Binge eating is usually defined as a condition in which a person is unable to control their urge to consume a large amount of food in a short period of time. The out-of-control aspect of the condition is what differentiates it from overeating. Bulimia is an eating disorder that usually involves binge eating, with the addition of coping behaviors such as vomiting or excessive exercise following a binge episode.
While the amount of food consumed during a binge varies from person to person, those engaging in extreme binges can eat as much as 10,000 to 20,000 calories in a single sitting. Normally, an individual consumes between 1,500 and 3,000 calories per day -- which means that a single binge may be several times more expensive for the binger than an entire day's worth of food for a person eating normally.
"Traditionally, you have never heard about binge eating being a very expensive disorder to have," Bulik says. "All of a sudden, for these people, binge eating and the money they have to spend on it is actually eating into the family food budget.
"Their disorder is actually competing with their ability to feed their family."
Dr. Ovidio Bermudez is medical director of the eating disorders program at Laureate Psychiatric Clinic and Hospital in Tulsa, Okla. He says that while he personally has not studied the effect that the flagging economy may have on binge eating disorders, he says it makes sense that such a connection exists.
For binge eaters who eat a large amount of food in a small amount of time, he notes, "there is a quantity of food that comes into play, and this can cost money. Food is not cheap these days."

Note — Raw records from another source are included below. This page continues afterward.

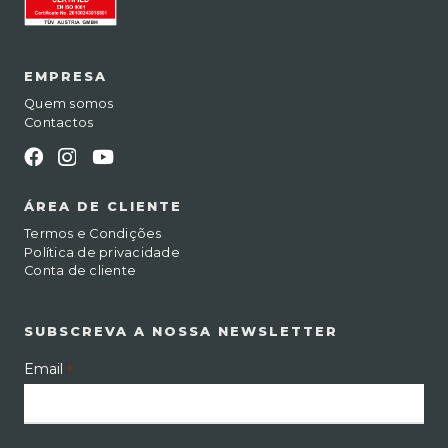
EMPRESA
Quem somos
Contactos
ÁREA DE CLIENTE
Termos e Condições
Política de privacidade
Conta de cliente
SUBSCREVA A NOSSA NEWSLETTER
Email
*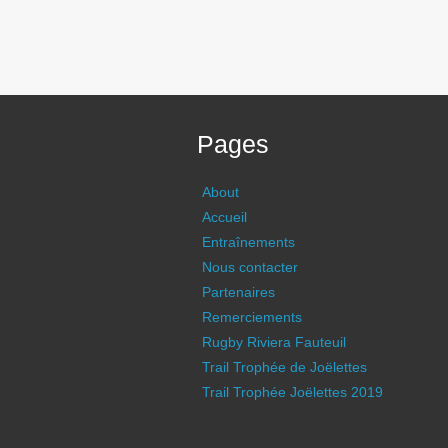
Pages
About
Accueil
Entraînements
Nous contacter
Partenaires
Remerciements
Rugby Riviera Fauteuil
Trail Trophée de Joëlettes
Trail Trophée Joëlettes 2019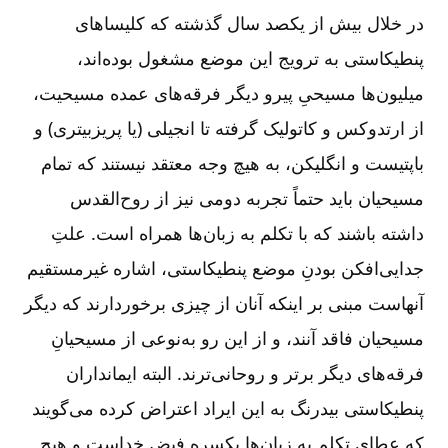
در خلال بیش از یکصد سال گذشته که کلیساهای
پنطیکاستی به ترویج این موضع مشغول بوده‌اند،
میلیون‌ها مسیحیِ پیرو دیگر فرقه‌های عمده مسیحیت،
از ارتدوکس و کاتولیک گرفته تا انجیلی (یا پریزبیتری) و
باپتیست و انگلیکن، به هیچ وجه معتقد نیستند که تمام
مسیحیان باید حتماً تجربه دومی نیز از روح‌القدس
داشته باشند که با تکلم به زبان‌ها همراه است. علتِ
جدایی‌افکن بودنِ موضع پنطیکاستی، اشاره غیرمستقیم
آنهاست مبنی بر اینکه آنان از چیزی برخوردارند که دیگر
مسیحیان فاقد آنند، و از این رو به‌نوعی از مسیحیانِ
فرقه‌های دیگر برتر و روحانی‌ترند. البته ایمانداران
پنطیکاستی بیدرنگ به این ایراد اعتراض کرده می‌گویند
که عطای تکلم به زبان‌ها یکسره فیض خداست و هیچ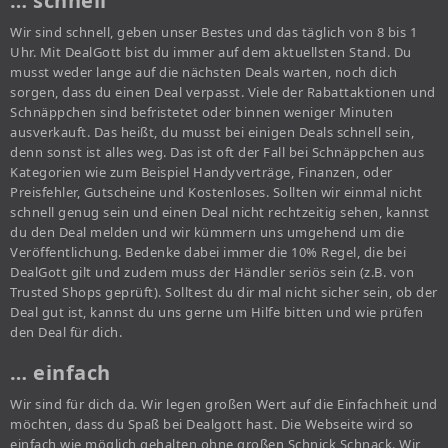
… schnell
Wir sind schnell, geben unser Bestes und das täglich von 8 bis 1
Uhr. Mit DealGott bist du immer auf dem aktuellsten Stand. Du
musst weder lange auf die nächsten Deals warten, noch dich
sorgen, dass du einen Deal verpasst. Viele der Rabattaktionen und
Schnäppchen sind befristetet oder binnen weniger Minuten
ausverkauft. Das heißt, du musst bei einigen Deals schnell sein,
denn sonst ist alles weg. Das ist oft der Fall bei Schnäppchen aus
Kategorien wie zum Beispiel Handyverträge, Finanzen, oder
Preisfehler, Gutscheine und Kostenloses. Sollten wir einmal nicht
schnell genug sein und einen Deal nicht rechtzeitig sehen, kannst
du den Deal melden und wir kümmern uns umgehend um die
Veröffentlichung. Bedenke dabei immer die 10% Regel, die bei
DealGott gilt und zudem muss der Händler seriös sein (z.B. von
Trusted Shops geprüft). Solltest du dir mal nicht sicher sein, ob der
Deal gut ist, kannst du uns gerne um Hilfe bitten und wie prüfen
den Deal für dich.
… einfach
Wir sind für dich da. Wir legen großen Wert auf die Einfachheit und
möchten, dass du Spaß bei Dealgott hast. Die Webseite wird so
einfach wie möglich gehalten ohne großen Schnick Schnack. Wir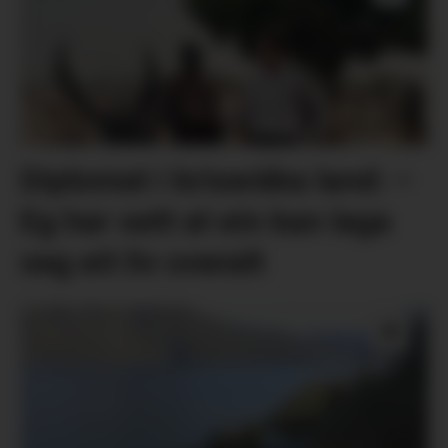
Diplomat i kriseråka land: –
Eg har sett at ein kan laga
seg eit liv overalt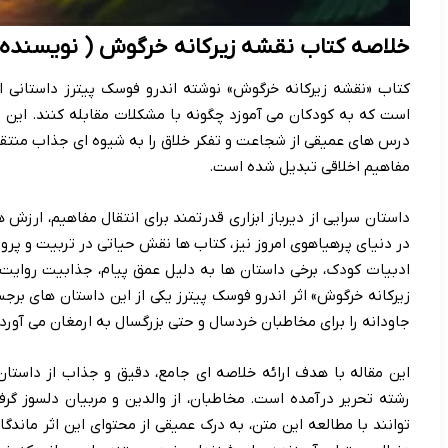
خلاصه کتاب نقشه زیرکانه خرگوش ( نویسنده ا
کتاب «نقشه زیرکانه خرگوش» نوشته اندرو فوسک پیترز داستانی ا
است که به کودکان می آموزد چگونه با مشکلات مقابله کنند. ای
درس های عمیقی از شجاعت و تفکر خلاق را به شیوه ای جذاب منتقل 
مفاهیم اخلاقی تبدیل شده است.
داستان سرایی از دیرباز ابزاری قدرتمند برای انتقال مفاهیم، ارزش
در دنیای پرهیاهوی امروز نیز، کتاب ها نقش حیاتی در تربیت و پرور
ادبیات کودک، برخی داستان ها به دلیل عمق پیام، جذابیت روایت و
زیرکانه خرگوش» اثر اندرو فوسک پیترز یکی از این داستان های بر
جاودانه را برای مخاطبان خردسال و حتی بزرگسال به ارمغان می آورد.
این مقاله با هدف ارائه خلاصه ای جامع، دقیق و جذاب از داستا
رشته تحریر درآمده است. مخاطبان، از والدین و مربیان دلسوز گرفت
توانند با مطالعه این متن، به درک عمیقی از محتوای این اثر ماندگا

And while he says none of his current patients have come to him with this complaint, it is an issue that those with binge eating conditions have confronted in the past.
"Even in times when the economy was much better, I have heard stories of people who have had to make decisions between buying medicines and bingeing," he says. "Unfortunately, I have heard of instances when bingeing wins out."
Tish Lindberg, a 52-year-old eating disorder survivor who has been bulimia-free for the past 22 years, has firsthand familiarity with the impacts that binge eating can have on nearly every aspect of life.
But the Chapel Hill, N.C., woman still remembers her struggle to change her behaviors when it comes to food.
"Every time I'd binge and purge I'd say, 'I'm not going to do it anymore,'" Lindberg said. "And then, of course, I'd do it again."